We’re No. 1!

We have just surpassed the Soviets for the longest attempt to quell insurgents in Afghanistan. The Soviet military blunder lasted nine years and 50 days. We have now been in the “graveyard of empires” for 9 years 51 days.

Both the Soviets and Americans, however, can be proud that they long outlasted both British mistakes. The first (1839-41) ended in the destruction of the British Army. The second (1878-80) was a sparkling success. The goal of the war, however, was simply to make the Afghans accept a British diplomatic mission. If we had such low ambitions, we would not have been able to set our world record in futility.

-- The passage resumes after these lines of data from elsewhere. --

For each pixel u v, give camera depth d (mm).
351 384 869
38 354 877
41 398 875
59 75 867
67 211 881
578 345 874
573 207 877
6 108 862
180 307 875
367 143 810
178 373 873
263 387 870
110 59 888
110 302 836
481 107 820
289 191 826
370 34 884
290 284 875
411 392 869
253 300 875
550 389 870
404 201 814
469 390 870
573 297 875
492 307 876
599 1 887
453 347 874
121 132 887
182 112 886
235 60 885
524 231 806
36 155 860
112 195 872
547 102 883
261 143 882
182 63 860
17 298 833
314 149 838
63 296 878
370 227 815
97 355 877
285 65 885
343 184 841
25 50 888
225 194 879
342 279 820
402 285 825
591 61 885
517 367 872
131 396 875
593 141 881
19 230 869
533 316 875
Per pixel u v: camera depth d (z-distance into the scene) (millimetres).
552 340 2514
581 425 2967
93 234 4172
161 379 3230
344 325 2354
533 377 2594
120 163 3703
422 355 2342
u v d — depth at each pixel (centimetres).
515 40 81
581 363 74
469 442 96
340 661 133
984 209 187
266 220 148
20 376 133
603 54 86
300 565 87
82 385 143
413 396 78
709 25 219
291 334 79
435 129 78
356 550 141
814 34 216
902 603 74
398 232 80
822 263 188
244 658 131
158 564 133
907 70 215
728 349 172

Our record is all the more impressive given how close it comes to the Soviets’ own achievement. After they withdrew in utter humiliation from the war they conducted from December 27, 1979 to February 15, 1989, no one could foresee that any other country would have the stomach to blunder into the region with a purpose of long-term occupation.

Fans of the former Soviet Union have asked that an asterisk be placed in the record book since the latest record goes, technically, not to one country, but to NATO. Fans of the latest quagmire respond by noting: (1) a long part of the period the Soviets claim was nothing more than an extended withdrawal made longer by their inept supply chain management, so at least that period should not be included in the “occupation” record; and (2) the Soviets themselves claimed to be a “union” of “republics.”

No one knows how much longer the US plans to extend the record. From what we’ve been seeing lately, the US intends to crush the Soviet record, perhaps to make everyone forget that that Soviets even attempted such stupidity. Evidently the Pentagon has its eyes on the kind of record-shattering performance that Bob Beamon delivered in Mexico City in 1968 or Secretariat at the Belmont Stakes. Former Red Army officers marvel at how a supposedly civilian-controlled military can call the shots for such a long time. “We could never fool the people that well,” lamented a former Soviet general, who asked to remain unidentified.